■ **About this exercise**
All lines in the material with the string "labels" should be listed.

<<<<

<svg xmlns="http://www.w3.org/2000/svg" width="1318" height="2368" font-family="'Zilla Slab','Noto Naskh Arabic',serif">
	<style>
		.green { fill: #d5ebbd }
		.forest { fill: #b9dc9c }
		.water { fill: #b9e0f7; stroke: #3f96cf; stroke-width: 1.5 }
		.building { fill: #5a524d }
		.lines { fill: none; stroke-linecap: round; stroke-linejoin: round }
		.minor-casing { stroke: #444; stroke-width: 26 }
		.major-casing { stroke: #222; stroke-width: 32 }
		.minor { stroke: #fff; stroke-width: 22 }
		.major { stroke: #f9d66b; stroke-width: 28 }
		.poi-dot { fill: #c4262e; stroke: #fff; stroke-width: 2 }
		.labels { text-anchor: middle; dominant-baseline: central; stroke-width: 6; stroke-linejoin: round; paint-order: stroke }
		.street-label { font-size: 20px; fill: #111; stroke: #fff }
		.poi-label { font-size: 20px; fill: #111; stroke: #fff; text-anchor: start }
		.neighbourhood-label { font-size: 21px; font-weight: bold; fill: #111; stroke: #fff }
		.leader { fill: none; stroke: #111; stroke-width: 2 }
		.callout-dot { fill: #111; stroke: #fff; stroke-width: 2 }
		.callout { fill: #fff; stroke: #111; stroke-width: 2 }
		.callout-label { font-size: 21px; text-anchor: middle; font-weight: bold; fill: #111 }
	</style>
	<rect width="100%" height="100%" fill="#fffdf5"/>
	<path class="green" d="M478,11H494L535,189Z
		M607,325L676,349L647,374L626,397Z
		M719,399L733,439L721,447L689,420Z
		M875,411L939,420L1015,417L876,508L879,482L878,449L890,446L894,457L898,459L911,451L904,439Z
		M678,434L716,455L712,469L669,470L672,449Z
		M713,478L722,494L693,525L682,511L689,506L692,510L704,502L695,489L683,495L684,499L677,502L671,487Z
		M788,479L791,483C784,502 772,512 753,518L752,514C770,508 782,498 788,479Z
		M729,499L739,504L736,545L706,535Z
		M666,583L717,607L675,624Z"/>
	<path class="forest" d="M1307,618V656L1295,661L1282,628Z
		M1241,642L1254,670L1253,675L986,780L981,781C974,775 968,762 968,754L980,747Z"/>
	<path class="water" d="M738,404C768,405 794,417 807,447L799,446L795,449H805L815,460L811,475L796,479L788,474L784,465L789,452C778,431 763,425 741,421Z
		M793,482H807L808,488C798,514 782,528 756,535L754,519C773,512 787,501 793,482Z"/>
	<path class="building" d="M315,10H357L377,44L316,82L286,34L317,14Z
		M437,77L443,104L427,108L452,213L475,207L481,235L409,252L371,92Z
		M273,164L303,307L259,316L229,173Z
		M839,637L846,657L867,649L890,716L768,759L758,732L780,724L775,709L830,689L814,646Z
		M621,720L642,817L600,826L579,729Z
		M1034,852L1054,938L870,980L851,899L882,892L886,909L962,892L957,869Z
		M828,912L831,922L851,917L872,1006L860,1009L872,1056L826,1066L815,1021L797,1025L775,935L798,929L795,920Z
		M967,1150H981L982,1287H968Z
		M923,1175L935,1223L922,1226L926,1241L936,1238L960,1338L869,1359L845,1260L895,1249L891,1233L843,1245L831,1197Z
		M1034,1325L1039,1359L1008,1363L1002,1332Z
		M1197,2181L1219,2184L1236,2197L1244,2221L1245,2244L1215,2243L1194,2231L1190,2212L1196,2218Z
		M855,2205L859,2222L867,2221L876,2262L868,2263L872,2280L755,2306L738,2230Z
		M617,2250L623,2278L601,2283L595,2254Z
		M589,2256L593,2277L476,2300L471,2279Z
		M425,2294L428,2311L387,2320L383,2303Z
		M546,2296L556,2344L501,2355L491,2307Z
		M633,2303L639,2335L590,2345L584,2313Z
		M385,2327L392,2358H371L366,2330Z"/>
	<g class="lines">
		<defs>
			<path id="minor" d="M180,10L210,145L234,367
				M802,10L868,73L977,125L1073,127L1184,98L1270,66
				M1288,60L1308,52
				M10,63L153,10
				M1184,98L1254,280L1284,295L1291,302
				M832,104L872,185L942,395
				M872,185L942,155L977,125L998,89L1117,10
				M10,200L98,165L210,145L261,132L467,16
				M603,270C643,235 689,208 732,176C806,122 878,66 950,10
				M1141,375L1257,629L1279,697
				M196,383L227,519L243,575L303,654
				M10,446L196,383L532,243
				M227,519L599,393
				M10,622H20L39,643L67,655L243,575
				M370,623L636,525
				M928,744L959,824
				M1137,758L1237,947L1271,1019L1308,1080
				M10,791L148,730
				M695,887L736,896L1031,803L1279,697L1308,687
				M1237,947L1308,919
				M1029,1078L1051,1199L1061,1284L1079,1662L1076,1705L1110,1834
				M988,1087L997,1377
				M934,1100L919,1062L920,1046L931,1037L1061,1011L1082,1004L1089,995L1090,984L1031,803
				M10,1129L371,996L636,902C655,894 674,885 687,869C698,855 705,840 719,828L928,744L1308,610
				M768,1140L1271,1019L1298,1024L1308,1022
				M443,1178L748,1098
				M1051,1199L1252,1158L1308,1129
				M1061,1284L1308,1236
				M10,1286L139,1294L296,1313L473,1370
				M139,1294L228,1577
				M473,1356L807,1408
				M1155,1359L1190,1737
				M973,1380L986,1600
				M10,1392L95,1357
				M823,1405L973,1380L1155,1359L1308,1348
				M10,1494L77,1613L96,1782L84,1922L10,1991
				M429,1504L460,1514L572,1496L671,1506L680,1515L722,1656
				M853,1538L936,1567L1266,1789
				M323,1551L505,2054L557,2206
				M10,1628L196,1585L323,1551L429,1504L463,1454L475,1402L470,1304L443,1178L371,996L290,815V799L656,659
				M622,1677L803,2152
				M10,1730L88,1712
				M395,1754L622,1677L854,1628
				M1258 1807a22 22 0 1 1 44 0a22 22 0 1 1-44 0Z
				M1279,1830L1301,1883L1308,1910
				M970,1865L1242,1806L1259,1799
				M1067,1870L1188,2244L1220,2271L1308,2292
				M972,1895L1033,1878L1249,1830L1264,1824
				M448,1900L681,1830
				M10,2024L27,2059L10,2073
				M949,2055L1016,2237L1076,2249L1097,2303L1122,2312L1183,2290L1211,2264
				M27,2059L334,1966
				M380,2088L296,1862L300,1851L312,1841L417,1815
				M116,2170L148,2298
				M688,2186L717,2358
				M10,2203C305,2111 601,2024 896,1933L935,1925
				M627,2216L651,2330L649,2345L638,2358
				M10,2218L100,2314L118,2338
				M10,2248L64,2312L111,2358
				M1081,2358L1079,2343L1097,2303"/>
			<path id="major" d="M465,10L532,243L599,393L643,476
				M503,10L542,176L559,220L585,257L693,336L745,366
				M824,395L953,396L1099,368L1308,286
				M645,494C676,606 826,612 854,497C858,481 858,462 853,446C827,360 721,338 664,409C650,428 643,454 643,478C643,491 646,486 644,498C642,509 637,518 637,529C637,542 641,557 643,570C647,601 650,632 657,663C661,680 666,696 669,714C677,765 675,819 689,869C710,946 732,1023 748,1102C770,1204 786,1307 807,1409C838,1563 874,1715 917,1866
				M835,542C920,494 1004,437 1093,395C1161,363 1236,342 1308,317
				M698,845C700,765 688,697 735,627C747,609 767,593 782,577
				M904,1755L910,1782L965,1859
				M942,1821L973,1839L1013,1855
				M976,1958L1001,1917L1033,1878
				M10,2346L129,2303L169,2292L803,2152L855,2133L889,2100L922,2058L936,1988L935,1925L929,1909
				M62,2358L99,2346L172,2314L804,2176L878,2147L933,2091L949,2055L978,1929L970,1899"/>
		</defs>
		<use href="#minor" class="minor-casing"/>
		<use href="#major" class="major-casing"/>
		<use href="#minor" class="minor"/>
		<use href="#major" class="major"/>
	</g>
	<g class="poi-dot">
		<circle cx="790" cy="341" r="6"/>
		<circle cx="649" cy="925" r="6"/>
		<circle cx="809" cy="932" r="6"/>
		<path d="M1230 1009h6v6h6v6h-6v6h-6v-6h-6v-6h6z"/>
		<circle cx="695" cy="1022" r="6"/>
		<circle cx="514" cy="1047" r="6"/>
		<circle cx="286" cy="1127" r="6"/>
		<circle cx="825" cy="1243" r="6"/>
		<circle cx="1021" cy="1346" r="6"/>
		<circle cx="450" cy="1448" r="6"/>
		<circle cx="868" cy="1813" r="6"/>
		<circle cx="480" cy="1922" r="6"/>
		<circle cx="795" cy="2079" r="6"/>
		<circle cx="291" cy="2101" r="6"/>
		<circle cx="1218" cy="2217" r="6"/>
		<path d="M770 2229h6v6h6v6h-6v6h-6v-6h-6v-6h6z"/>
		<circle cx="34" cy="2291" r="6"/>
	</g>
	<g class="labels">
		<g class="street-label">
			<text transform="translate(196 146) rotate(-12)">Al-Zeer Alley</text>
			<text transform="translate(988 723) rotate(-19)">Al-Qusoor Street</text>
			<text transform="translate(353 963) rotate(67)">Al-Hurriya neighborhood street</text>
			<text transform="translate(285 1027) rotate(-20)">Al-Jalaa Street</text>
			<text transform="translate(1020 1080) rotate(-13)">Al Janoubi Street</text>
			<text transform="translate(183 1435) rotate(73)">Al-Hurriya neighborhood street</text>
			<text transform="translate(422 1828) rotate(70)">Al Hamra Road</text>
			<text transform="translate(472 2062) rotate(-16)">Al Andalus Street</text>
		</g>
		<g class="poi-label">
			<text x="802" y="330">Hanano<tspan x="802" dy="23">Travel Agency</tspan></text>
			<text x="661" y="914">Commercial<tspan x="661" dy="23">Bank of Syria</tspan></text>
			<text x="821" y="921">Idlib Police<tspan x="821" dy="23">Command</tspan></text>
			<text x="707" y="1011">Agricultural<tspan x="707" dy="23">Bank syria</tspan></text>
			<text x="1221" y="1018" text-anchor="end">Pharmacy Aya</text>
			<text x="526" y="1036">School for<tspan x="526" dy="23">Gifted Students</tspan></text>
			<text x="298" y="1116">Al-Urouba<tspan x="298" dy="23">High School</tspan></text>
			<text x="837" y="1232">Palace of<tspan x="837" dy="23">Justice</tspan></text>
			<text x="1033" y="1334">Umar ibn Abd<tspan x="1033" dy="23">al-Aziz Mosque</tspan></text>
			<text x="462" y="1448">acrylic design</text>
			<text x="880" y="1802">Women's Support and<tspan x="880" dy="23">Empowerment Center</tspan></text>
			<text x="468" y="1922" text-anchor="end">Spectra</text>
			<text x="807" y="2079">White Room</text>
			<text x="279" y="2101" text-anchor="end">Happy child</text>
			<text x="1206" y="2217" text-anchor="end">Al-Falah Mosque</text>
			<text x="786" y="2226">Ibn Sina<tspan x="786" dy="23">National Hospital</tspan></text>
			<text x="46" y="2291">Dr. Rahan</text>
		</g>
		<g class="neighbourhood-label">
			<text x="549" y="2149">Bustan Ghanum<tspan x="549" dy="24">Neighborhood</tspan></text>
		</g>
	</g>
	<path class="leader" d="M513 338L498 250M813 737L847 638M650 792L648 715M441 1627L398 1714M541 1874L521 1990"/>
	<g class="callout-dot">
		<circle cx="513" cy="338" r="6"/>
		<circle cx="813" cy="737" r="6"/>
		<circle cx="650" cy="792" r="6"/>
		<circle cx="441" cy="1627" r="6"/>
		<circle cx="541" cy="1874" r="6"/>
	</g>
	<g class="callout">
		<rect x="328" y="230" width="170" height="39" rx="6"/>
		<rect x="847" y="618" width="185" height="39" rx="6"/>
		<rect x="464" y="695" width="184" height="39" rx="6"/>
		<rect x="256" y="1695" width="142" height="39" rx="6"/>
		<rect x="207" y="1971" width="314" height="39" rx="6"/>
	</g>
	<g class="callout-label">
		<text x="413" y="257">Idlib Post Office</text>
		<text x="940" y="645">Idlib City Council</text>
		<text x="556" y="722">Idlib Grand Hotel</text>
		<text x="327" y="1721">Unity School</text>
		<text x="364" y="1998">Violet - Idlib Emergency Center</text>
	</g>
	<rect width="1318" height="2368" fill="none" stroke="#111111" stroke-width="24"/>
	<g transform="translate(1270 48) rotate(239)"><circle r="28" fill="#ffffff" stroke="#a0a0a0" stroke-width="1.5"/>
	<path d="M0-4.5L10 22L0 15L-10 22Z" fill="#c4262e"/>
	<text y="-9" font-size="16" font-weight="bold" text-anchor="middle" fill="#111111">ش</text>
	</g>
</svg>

>>>>

■ **Task output**
		.labels { text-anchor: middle; dominant-baseline: central; stroke-width: 6; stroke-linejoin: round; paint-order: stroke }
	<g class="labels">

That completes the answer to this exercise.